Kamal Amaclain dari Pusat Global untuk Perubahan Iklim, yang membantu mempersiapkan pertemuan tingkat tinggi di Majelis Umum PBB, mengatakan masyarakat mempunyai “hak untuk tetap” di tanah air mereka, namun mereka juga harus memastikan bahwa mereka memiliki lingkungan yang aman dan bermartabat. pilihan. Tekankan bahwa itu sama pentingnya. Bagi mereka yang terpaksa pindah.

“Komunitas internasional dan institusi regional harus mendukung jalur perubahan iklim,” kata Amaclain kepada Guardian melalui email.

Membangun jalur migrasi dan mengembangkan solusi untuk melindungi pulau-pulau tersebut sehingga orang-orang dapat tetap tinggal akan membutuhkan pendanaan yang besar dari negara-negara kaya. Kiribati sedang mencari miliaran dolar dari donor asing untuk mengangkat pulau tersebut dan menghindarkannya dari dampak terburuk kenaikan permukaan air laut. Strauss mengatakan bahwa memastikan negara-negara kepulauan dapat menahan dampak kenaikan permukaan air laut akan memerlukan “semacam geoengineering yang sangat heroik dan tak terbayangkan.”

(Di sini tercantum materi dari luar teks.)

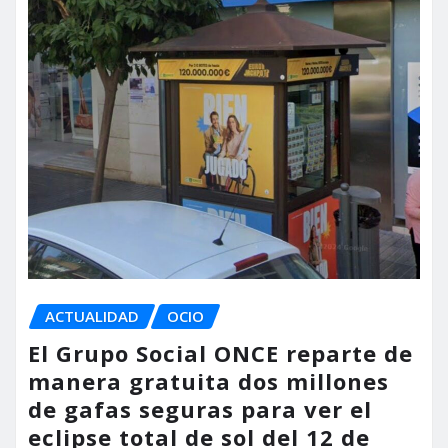
ACTUALIDAD
OCIO
El Grupo Social ONCE reparte de
manera gratuita dos millones
de gafas seguras para ver el
eclipse total de sol del 12 de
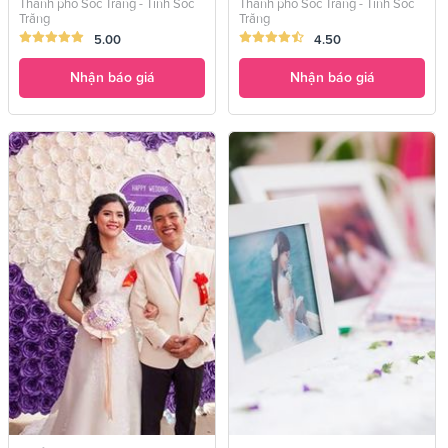
Thành phố Sóc Trăng - Tỉnh Sóc
Thành phố Sóc Trăng - Tỉnh Sóc
Trăng
Trăng
5.00
4.50
Nhận báo giá
Nhận báo giá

“Banyak negara atol tidak mempunyai banyak sumber daya,” kata Strauss. “Jadi tidak jelas seberapa besar mereka dapat berinvestasi dan seberapa besar dunia akan memutuskan untuk berinvestasi.”

peta kiribati

Di Kiribati, situasinya diperkirakan akan menjadi lebih buruk. Ulasan NASA terbaru Telah diketahui bahwa permukaan air laut akan naik hingga 50 sentimeter di negara ini pada tahun 2050, terlepas dari apakah emisi karbon dioksida global telah berkurang pada saat itu. Jika prediksi terburuk menjadi kenyataan, beberapa pulau tidak akan dapat dihuni, atau bahkan hilang sama sekali, pada akhir abad ini.

Dalam menghadapi bencana yang akan terjadi, aktivis seperti Tekanene menghimbau para pemimpin dunia untuk berbuat lebih banyak untuk melindungi negara mereka.

“Kami ingin memastikan bahwa negara-negara maju bertanggung jawab atas emisi bersejarah yang berkontribusi terhadap krisis ini,” katanya.

“Mereka bisa mencegahnya… mereka bisa melakukannya lebih baik dari kita.”